Saved data entries
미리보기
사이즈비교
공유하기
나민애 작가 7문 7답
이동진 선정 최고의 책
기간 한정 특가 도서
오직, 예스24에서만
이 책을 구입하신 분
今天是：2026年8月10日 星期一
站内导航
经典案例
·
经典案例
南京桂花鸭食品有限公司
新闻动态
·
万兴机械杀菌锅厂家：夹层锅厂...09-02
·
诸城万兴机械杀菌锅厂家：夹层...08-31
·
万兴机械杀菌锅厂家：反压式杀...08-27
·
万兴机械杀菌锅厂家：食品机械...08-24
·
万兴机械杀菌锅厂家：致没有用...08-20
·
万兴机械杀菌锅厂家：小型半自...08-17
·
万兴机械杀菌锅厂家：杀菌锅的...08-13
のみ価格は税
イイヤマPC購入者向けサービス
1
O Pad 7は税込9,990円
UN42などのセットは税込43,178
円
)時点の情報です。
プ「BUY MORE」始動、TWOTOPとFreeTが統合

● **Your instructions**
Please present all of these lines as a numbered list, leaving out any blank ones.

● **Solution below**
1. 미리보기
2. 사이즈비교
3. 공유하기
4. 나민애 작가 7문 7답
5. 이동진 선정 최고의 책
6. 기간 한정 특가 도서
7. 오직, 예스24에서만
8. 이 책을 구입하신 분
9. 今天是：2026年8月10日 星期一
10. 站内导航
11. 经典案例
12. ·
13. 经典案例
14. 南京桂花鸭食品有限公司
15. 新闻动态
16. ·
17. 万兴机械杀菌锅厂家：夹层锅厂...09-02
18. ·
19. 诸城万兴机械杀菌锅厂家：夹层...08-31
20. ·
21. 万兴机械杀菌锅厂家：反压式杀...08-27
22. ·
23. 万兴机械杀菌锅厂家：食品机械...08-24
24. ·
25. 万兴机械杀菌锅厂家：致没有用...08-20
26. ·
27. 万兴机械杀菌锅厂家：小型半自...08-17
28. ·
29. 万兴机械杀菌锅厂家：杀菌锅的...08-13
30. のみ価格は税
31. イイヤマPC購入者向けサービス
32. 1
33. O Pad 7は税込9,990円
34. UN42などのセットは税込43,178
35. 円
36. )時点の情報です。
37. プ「BUY MORE」始動、TWOTOPとFreeTが統合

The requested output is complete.